UP supervisors tell their patrol officers not to travel far from their vehicles when they make a routine stop so that they can respond quickly to other calls. Staehle called the rule problematic because it tethers officers to their vehicles.

“If we’ve got four officers working and one makes an arrest, by the time that officer transports that arrestee to central booking and gets back, we’re down to three officers,” he said. “We have to make terrible choices at times like that.”

Because the campus has grown so much – by density, not perimeter – officers face challenges in responding quickly to calls when they have to navigate a crowded campus that experiences rush hour throughout the school day.

“If an officer is on the top of the parking garage, it could take them several minutes to get out of the garage safely. When someone is in grave danger, minutes can be life or death,” Staehle said.

Bicycles and motorcycles might be one solution to the problem. In fact, three officers from UP attended an International Police Mountain Biking Association meeting last week.

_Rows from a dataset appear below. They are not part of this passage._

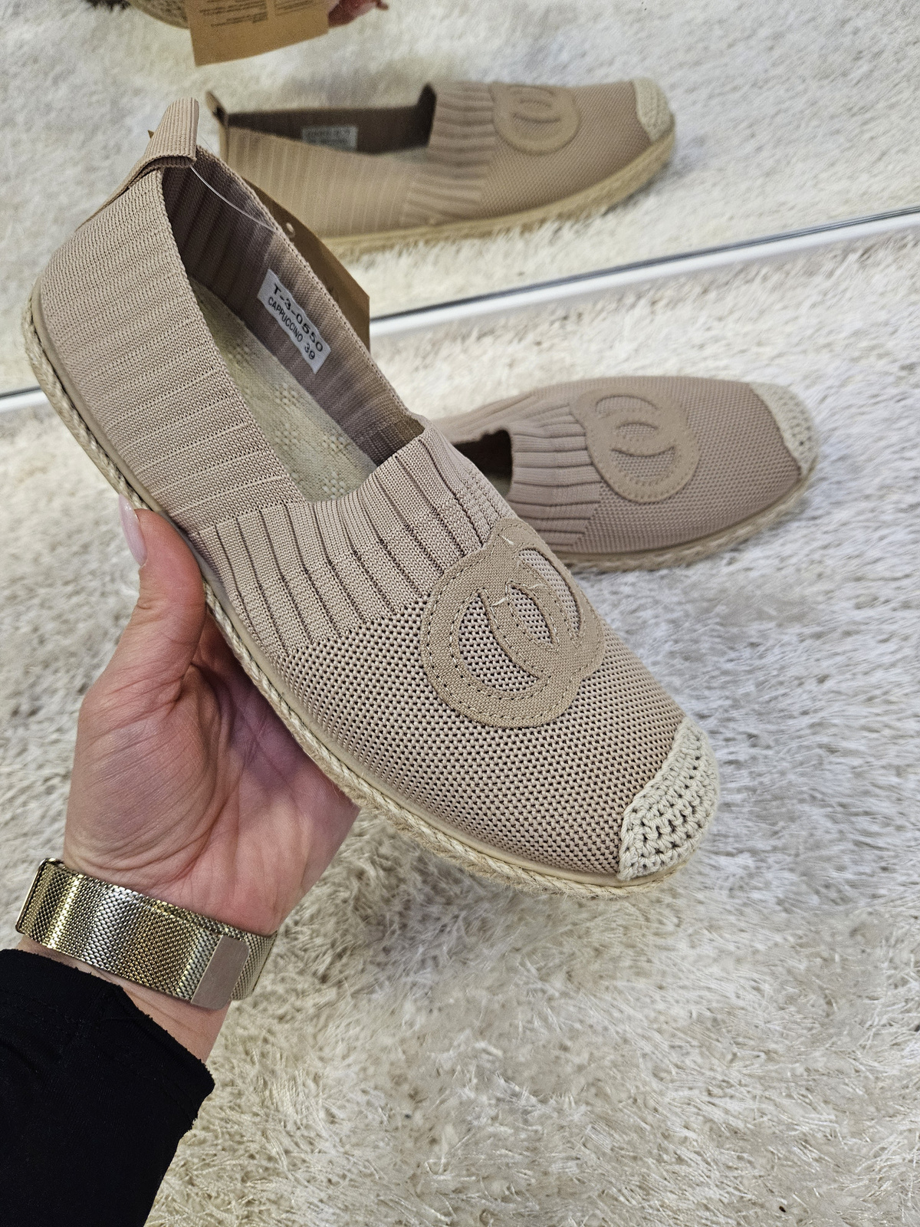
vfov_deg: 73.9
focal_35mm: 23
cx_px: 460
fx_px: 815
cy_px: 614
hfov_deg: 58.9
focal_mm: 5.4
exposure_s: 1/100
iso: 400
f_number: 1.8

“We’ve already got officers trained for bikes; we have the bikes, we just don’t have the staff,” Staehle said. “They’re more about assisting other officers, since they can get to the scene fast.”

UP doesn’t utilize its bicycles or motorcycles because it can barely fill the quota of having four officers in cars per shift, Staehle said.

“We’d rather be creating history than writing it,” he said. “We create history by catching the criminals before they commit the crimes. We’d really like to be able to get back to the days of creating history.”